### WRITTEN TASK 1
Copy the listing read from the Chinese blog page word for word, leaving the picture out.

### PAGE EXCERPT
=======
SECTION 1 "LOCAL STATION ADVISORY BOARDS": There shall be one Local 
  Advisory Board in each Foundation radio station signal area.  
 
SECTION 2 "COMPOSITION": Each Local Advisory Board shall be comprised 
  of not more than 35 persons nominated from and elected by Foundation members 
  distributed among the radio station signal areas, including persons nominated 
  from the radio station volunteer programmers; and persons nominated from the 
  radio station paid programmers and staff.  
 
SECTION 3 "LAB FUNCTIONS": LABs shall develop written operating Guidelines 
  and Procedures, similar to those of the Board, in conformity with the Foundation 
  Bylaws  
  Needs Assessments: Each Local Advisory Board shall conduct local community 
  needs assessments, relative to station program goals, station services and significant 
  policy decisions..  
  Relationship to Station Management: Each Local Advisory Board shall advise, 
  assess and evaluate the local radio station and its General Manager on the fulfillment 
  of the Foundation mission, particularly as it relates to the findings of its 
  community needs assessments.  
  General Manager Selection: If the local radio station General Manager 
  position is vacant, the Local Advisory Board shall participate in the interview 
  process, and provide a list of qualified candidates for the position to the 
  Foundation Executive Director.  
 
SECTION 4 "TERMS": Local Advisory Board members may serve a maximum 
  of two consecutive three-year terms.  
 
SECTION 5 "ELECTIONS": Local Advisory Board Foundation member representatives 
  shall be nominated and elected using the same procedures followed for nomination 
  and election of the signal area's representatives on The Foundation Board of 
  Directors. Local Advisory Board and Foundation Board of Directors elections 
  may be conducted simultaneously, so long as nominees for the Board and Local 
  Advisory Board are clearly differentiated.  
 
SECTION 6 "MEETINGS":  
  Frequency: Each Local Advisory Board shall meet as often as required 
  to accomplish its assigned functions, and no less than quarterly.  
  Time and place: The time and place of each meeting shall be designated 
  by a majority vote of the Local Advisory Board members. Meetings shall be held 
  in facilities large enough to accommodate both the Local Advisory Board and 
  interested public, preferably in the station.  
  Quorum: A quorum at any Local Advisory Board meeting shall consist of 
  one third of the members. Members may be physically present in the meeting room 
  or may participate by electronic means such as teleconference. Public participation: 
  Local Advisory Board meetings, excluding meetings dedicated exclusively to discussion 
  of local radio station personnel matters, shall be open to the public and shall 
  include a public comment period of no less than one half hour.  
  Public notice: The public shall be notified of each Local Advisory Board 
  meeting that is open to the public. Four on-air announcements, made during prime 
  time on the radio station on four different days prior to the meeting, are considered 
  to be adequate notice.
=======
### EXERCISE MATERIALS

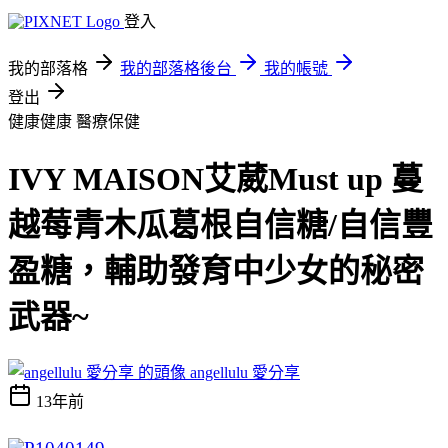
登入
我的部落格
我的部落格後台
我的帳號
登出
健康健康
醫療保健
IVY MAISON艾葳Must up 蔓
越莓青木瓜葛根自信糖/自信豐
盈糖，輔助發育中少女的秘密
武器~
angellulu 愛分享
13年前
=======
### WRITTEN TASK 2
Carry on the bylaws on Local Advisory Boards from the point where they stop.

### YOUR RESPONSE 1
登入
我的部落格
我的部落格後台
我的帳號
登出
健康健康
醫療保健
IVY MAISON艾葳Must up 蔓
越莓青木瓜葛根自信糖/自信豐
盈糖，輔助發育中少女的秘密
武器~
angellulu 愛分享
13年前

### YOUR RESPONSE 2
 
SECTION 7 "OFFICERS": The Local Advisory Board officers shall include 
  a chairperson / facilitator and a recording secretary. Officers shall be elected 
  by the Local Advisory Board members, and shall serve for a term of one year. 
   
 
ADD SECTION - QUORUN OF SUBCOMMITTEES 
 
SPOONER - NONE 
WEISGAL - NONE 
 ARTICLE ELEVEN  
  CORPORATE RECORDS, REPORTS AND SEAL 
ROBINSON 
  These By-Laws may be amended, altered or repealed in whole or in part at any 
  meeting of the Board of Directors, provided that the proposed changes have been 
  submitted to each member of the Board of Directors with the notice of the meeting 
  and provided further that the right of waiver of notice of meeting shall not 
  apply. In order to be adopted, any proposal must receive the vote of two-thirds 
  of all the members of the Board of Directors present and voting or voting by 
  signed ballot received before the meeting at which the proposal is voted upon 
  convenes. The Directors voting by mail ballot must attach an exact copy of the 
  proposal being voted upon to their ballots. 
SPOONER 
  SECTION 1 "MAINTENANCE OF CORPORATE RECORDS": The Foundation shall 
  keep at its principal office in the State of California:  
    (A) Minutes of all meetings of the Board of Directors, of committees 
  of the Board having any authority of the Board, and, if held, of members, indicating 
  the time and place of holding such meetings, whether regular or special, how 
  called, the notice given, and the names of those present and the proceedings 
  thereof;  
    (B) Adequate and correct books and records of account, including 
  accounts of its properties and business transactions and accounts of its assets, 
  liabilities, receipts, disbursements, gains and losses;  
    (C) A record of its members indicating their names and addresses 
  and the class of membership held by each member and the termination date of 
  any membership;  
    (D) A copy of the corporation's Articles of Incorporation and Bylaws 
  as amended to date, which shall be open to inspection by the members of the 
  corporation at all reasonable times during office hours.  
 
SECTION 2 "CORPORATE SEAL": The Board of Directors may adopt, use, 
  and at will alter, a corporate seal. Such seal shall be kept at the principal 
  office of the corporation. Failure to affix the seal to corporate instruments, 
  however, shall not affect the validity of any such instrument.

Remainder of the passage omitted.